Women still face discrimination and inequality in many aspects of their lives, including access to education, employment, and this year’s focus was on examining why equal opportunities are not enough. So much of the issue lies with expectation and presumption, and the experience of so many girls at school is an assumption that a significant number aren’t really that interested in sport, so it doesn’t matter if opportunities and facilities are limited.
But things are changing; women’s club football is a regular feature on television, the games feature on national news, and sportswomen are now getting equal billing as pundits for male team sports, not just rolled out for Wimbledon. Coverage of women’s rugby and cricket, the latter now on an equal footing with short versions of the game, mean women’s sport has never had a higher profile.
To mark International Women’s Day, the UK government announced a plan to guarantee equal access to sports in English schools, with the same sports offered and a goal of a minimum two hours of curriculum PE backed up with £22 million for two years of further funding for the School Games Organiser network.
Up to £57m will be spent on opening more school sport facilities outside of school hours to give more opportunity for girls, disadvantaged pupils and those with special educational needs.

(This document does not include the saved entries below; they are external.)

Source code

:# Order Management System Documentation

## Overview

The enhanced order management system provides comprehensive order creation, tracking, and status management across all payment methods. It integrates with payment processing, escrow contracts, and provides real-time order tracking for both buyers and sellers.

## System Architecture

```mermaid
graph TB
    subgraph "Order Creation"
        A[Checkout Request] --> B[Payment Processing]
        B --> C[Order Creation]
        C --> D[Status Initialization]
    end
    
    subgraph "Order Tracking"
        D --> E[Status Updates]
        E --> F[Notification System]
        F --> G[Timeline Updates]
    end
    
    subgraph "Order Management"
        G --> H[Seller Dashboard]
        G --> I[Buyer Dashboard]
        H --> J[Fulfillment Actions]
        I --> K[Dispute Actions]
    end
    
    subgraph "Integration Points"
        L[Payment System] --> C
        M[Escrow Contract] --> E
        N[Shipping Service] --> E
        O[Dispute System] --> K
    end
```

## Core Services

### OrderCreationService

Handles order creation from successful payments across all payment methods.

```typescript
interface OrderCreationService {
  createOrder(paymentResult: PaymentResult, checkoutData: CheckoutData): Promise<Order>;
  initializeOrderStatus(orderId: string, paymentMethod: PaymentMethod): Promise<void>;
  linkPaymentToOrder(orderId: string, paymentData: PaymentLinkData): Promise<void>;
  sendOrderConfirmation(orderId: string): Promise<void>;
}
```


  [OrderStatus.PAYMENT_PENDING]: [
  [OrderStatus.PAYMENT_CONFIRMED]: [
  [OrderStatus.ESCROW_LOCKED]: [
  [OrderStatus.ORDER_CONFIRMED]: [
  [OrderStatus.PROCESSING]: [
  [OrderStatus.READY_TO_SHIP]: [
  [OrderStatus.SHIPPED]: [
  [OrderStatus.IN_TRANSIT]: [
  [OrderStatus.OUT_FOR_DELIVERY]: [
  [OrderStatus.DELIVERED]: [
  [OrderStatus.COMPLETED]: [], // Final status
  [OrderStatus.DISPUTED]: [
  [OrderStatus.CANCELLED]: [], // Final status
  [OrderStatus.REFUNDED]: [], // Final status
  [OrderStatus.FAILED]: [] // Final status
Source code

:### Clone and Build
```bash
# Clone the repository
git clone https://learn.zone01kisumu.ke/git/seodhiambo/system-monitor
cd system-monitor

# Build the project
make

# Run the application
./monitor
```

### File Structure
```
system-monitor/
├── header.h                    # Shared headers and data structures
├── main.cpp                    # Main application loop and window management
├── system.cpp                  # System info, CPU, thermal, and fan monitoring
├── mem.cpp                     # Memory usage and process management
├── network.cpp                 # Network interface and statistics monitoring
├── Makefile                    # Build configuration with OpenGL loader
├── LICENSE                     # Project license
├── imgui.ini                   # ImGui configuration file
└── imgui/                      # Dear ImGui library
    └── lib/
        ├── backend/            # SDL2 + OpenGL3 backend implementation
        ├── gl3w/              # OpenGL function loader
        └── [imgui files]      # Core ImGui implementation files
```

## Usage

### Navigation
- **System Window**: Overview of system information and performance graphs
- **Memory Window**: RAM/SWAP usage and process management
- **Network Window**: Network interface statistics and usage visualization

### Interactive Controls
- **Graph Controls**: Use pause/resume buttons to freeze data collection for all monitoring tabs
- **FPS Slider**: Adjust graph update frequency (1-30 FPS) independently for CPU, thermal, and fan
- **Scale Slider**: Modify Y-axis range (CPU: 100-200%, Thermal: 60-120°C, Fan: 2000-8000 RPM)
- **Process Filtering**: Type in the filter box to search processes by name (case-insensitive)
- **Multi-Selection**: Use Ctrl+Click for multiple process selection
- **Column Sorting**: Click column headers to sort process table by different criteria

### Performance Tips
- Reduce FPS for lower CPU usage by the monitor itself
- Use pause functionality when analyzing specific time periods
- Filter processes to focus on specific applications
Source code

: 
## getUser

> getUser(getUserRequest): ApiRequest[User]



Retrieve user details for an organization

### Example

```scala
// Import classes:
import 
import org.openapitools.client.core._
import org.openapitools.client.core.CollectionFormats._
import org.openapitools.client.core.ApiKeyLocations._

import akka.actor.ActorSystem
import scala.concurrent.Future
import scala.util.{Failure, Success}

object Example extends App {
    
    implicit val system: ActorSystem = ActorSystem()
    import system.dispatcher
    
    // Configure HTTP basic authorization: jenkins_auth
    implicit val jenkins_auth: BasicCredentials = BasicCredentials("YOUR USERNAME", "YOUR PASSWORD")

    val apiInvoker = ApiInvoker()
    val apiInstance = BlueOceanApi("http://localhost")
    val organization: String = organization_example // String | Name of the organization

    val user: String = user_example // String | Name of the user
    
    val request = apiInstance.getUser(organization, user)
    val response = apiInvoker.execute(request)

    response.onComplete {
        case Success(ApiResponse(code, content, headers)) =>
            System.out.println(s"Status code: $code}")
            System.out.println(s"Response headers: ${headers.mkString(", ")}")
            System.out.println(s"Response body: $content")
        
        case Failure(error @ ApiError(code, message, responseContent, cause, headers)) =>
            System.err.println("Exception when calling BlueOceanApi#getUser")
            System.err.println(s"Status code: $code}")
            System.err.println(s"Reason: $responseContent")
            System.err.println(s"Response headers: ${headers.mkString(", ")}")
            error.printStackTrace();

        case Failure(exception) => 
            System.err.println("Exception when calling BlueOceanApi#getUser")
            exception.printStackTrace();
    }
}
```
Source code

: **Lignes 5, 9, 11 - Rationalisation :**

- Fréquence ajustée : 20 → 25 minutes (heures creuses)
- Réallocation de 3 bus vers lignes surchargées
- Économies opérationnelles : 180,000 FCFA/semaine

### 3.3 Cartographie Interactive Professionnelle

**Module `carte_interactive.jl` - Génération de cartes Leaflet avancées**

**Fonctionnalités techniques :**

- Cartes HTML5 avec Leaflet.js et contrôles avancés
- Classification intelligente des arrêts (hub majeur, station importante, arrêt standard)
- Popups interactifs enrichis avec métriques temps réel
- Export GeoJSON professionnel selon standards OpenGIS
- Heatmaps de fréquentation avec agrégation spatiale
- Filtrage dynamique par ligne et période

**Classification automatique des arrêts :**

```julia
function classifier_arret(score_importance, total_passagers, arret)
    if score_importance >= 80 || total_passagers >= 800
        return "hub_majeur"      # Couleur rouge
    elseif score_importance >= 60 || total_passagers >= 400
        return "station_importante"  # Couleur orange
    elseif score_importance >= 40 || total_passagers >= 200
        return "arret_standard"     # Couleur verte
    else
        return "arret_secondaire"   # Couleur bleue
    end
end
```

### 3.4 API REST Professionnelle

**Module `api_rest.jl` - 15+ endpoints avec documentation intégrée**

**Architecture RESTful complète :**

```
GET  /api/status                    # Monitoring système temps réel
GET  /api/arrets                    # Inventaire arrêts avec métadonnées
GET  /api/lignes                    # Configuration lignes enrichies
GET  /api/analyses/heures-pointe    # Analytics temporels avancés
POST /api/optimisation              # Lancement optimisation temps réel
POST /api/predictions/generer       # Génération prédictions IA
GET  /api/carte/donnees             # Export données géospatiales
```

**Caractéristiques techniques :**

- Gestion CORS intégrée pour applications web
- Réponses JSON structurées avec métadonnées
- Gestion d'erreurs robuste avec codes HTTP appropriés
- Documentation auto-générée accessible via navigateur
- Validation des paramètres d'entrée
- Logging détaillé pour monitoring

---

Higher visibility for female athletes, better facilities and peer group encouragement will make all the difference in producing the next generation of Laura Muirs and Eilish McColgans, and never again should future Rose Reillys have to pretend to be a boy and then head to Italy to play a decent standard of football.
But the Scottish Government needs to follow the example and put sport and exercise at the heart of the curriculum. It’s not just to produce superstars, but to improve the nation’s health and to spread the social good being involved in positive, collaborative activities into all aspects of our lives.
As a former hockey player and still an occasional umpire, sport has given me a network of good friends and contacts I otherwise might never have had, and our schools could do more to promote the wider benefits of sports participation.
However, there are warnings. The proven physical differences between men and women mean it is dangerous to expect women to play like men. Women are more vulnerable to serious head injuries in contact sports, and we know enough about the impact of repeated concussions on men that a dementia epidemic amongst female footballers and rugby players can and must be avoided.
It also means that biological males can have no place in women’s sports otherwise the goal of true equality, now within our grasp, will be lost.